Revise the material below by replacing every "Final answer" with "Output", keeping all else unchanged and leaving out the pictures.
════════
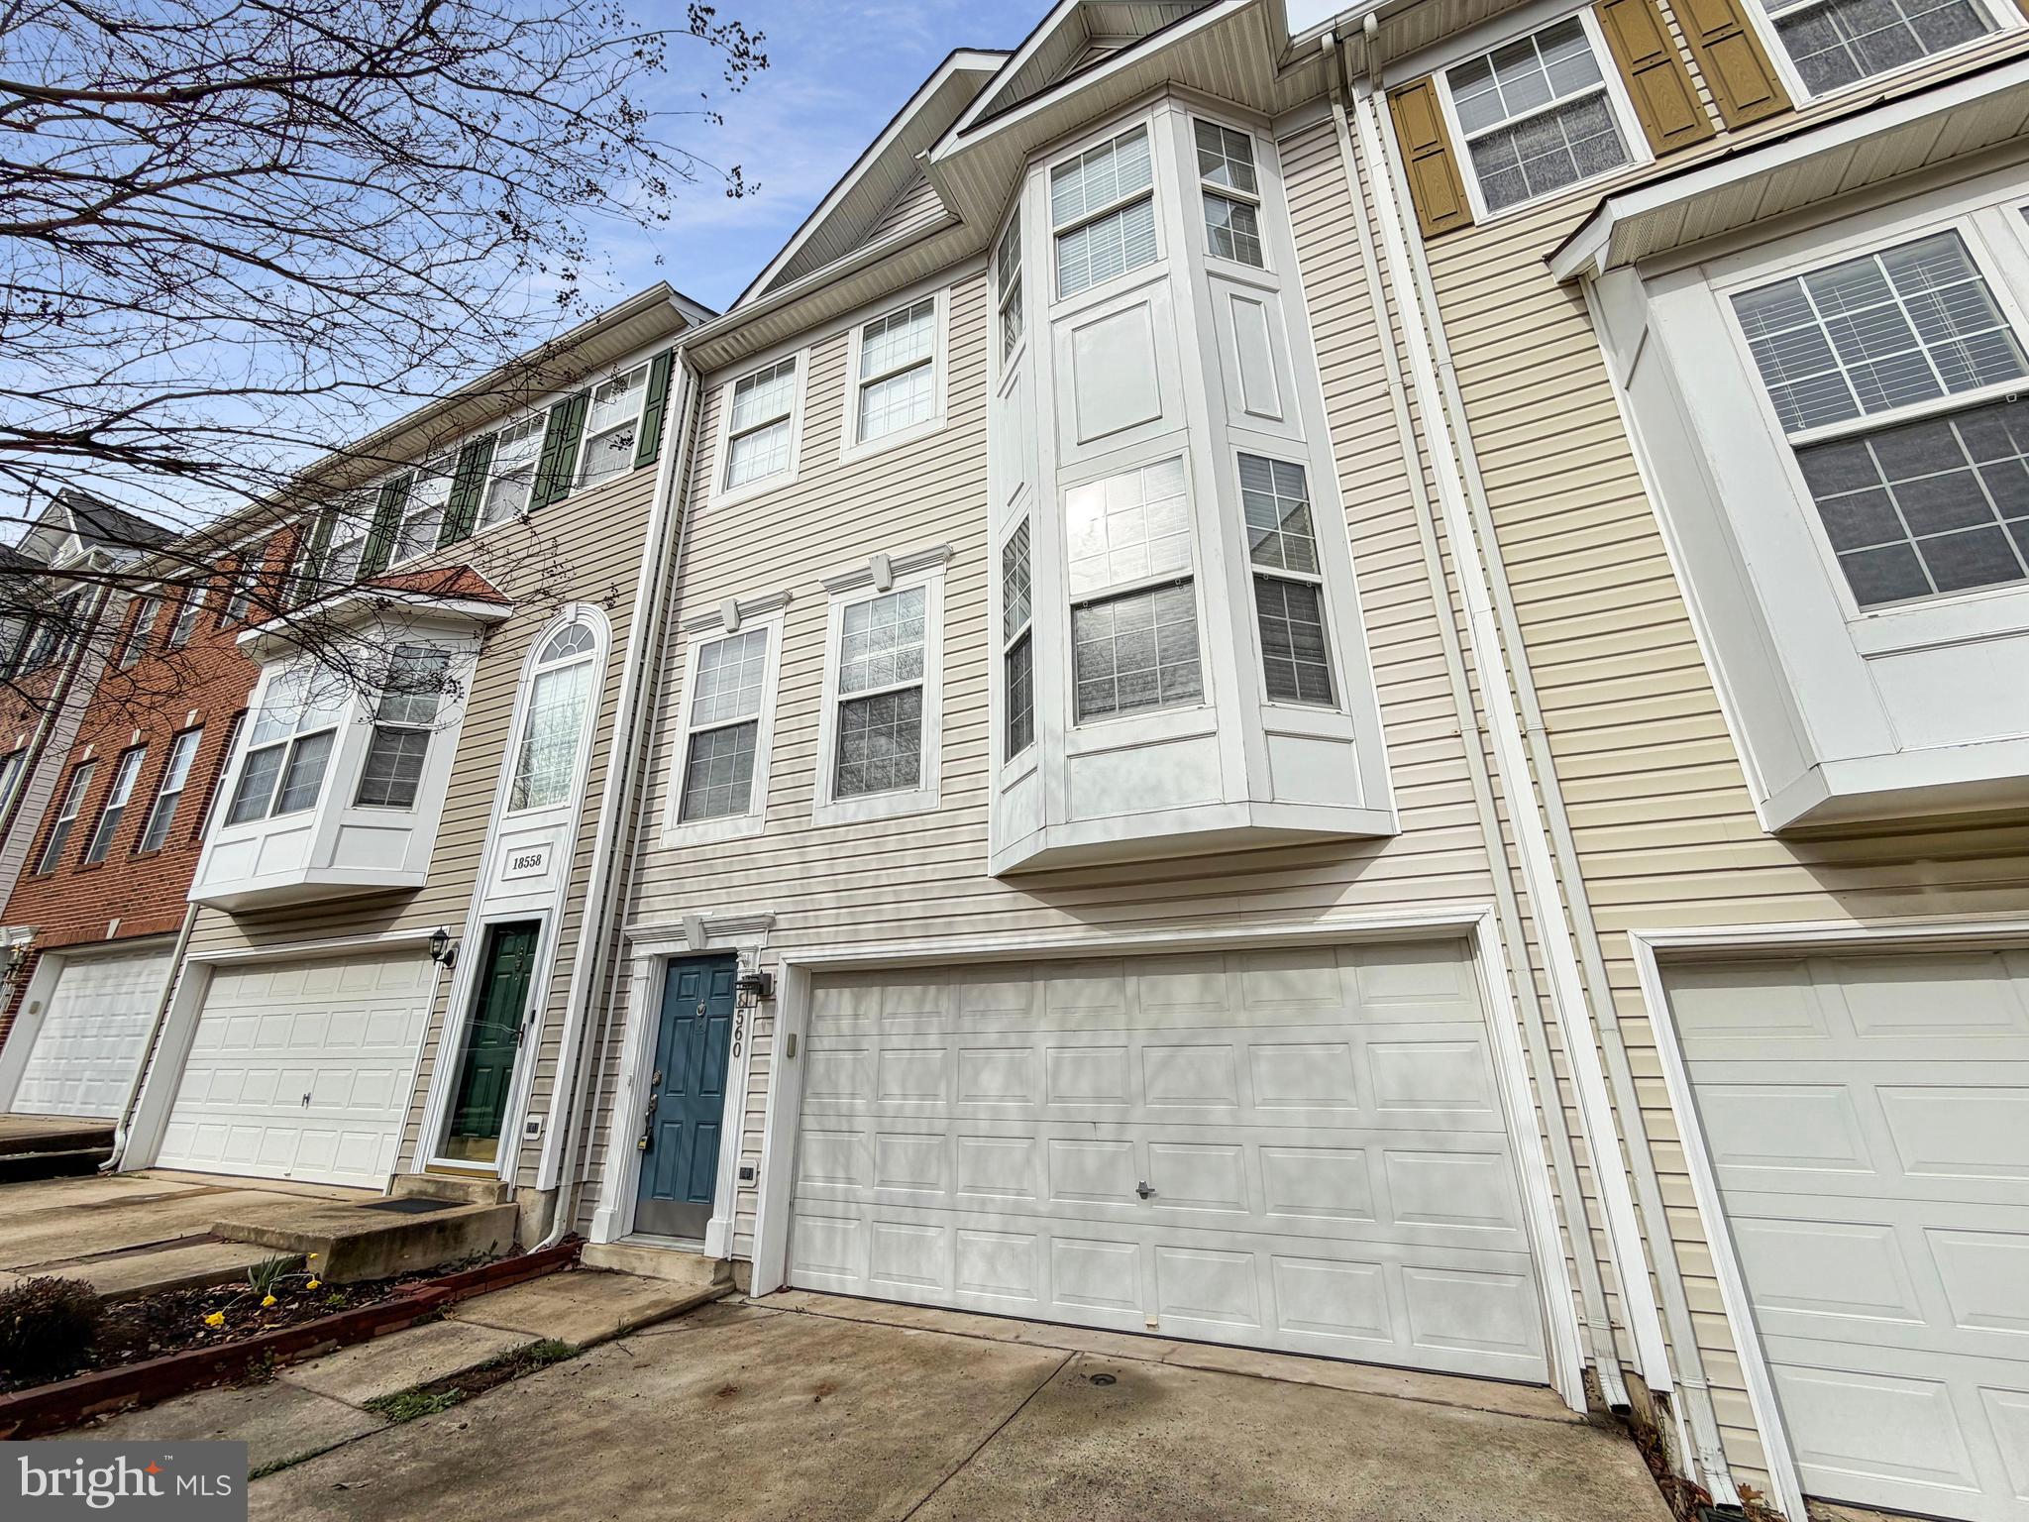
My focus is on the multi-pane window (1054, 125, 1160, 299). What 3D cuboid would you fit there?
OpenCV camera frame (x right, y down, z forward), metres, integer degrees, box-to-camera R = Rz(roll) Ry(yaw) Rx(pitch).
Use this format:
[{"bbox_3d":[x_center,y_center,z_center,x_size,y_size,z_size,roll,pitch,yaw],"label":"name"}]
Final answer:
[{"bbox_3d":[0.665,-4.131,6.167,0.767,1.397,0.080,-9,-21,23],"label":"multi-pane window"}]

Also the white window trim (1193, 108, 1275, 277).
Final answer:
[{"bbox_3d":[1.617,-4.237,6.119,0.540,1.500,0.100,6,-21,-16],"label":"white window trim"}]

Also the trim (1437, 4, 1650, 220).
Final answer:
[{"bbox_3d":[3.397,-4.213,5.353,0.936,1.480,0.080,-9,-21,23],"label":"trim"}]

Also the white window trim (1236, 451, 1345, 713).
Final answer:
[{"bbox_3d":[1.668,-1.114,4.992,0.530,1.760,0.100,6,-21,-16],"label":"white window trim"}]

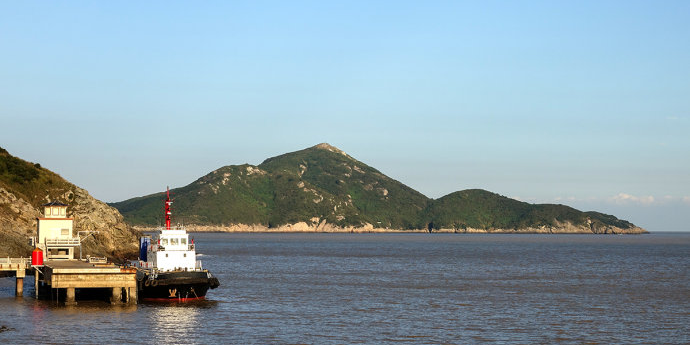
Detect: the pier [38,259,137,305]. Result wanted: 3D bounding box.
════════
• ANSWER SECTION:
My focus is on the multi-pane window (1054, 125, 1160, 299). What 3D cuboid would you fit there?
OpenCV camera frame (x right, y down, z forward), metres, integer degrees, box-to-camera R = Rz(roll) Ry(yaw) Rx(pitch).
Use this format:
[{"bbox_3d":[x_center,y_center,z_center,x_size,y_size,z_size,roll,pitch,yaw],"label":"name"}]
Output:
[{"bbox_3d":[0.665,-4.131,6.167,0.767,1.397,0.080,-9,-21,23],"label":"multi-pane window"}]

Also the white window trim (1193, 108, 1275, 277).
Output:
[{"bbox_3d":[1.617,-4.237,6.119,0.540,1.500,0.100,6,-21,-16],"label":"white window trim"}]

Also the trim (1437, 4, 1650, 220).
Output:
[{"bbox_3d":[3.397,-4.213,5.353,0.936,1.480,0.080,-9,-21,23],"label":"trim"}]

Also the white window trim (1236, 451, 1345, 713).
Output:
[{"bbox_3d":[1.668,-1.114,4.992,0.530,1.760,0.100,6,-21,-16],"label":"white window trim"}]

Detect: the pier [38,259,137,305]. Result wanted: 3D bounding box.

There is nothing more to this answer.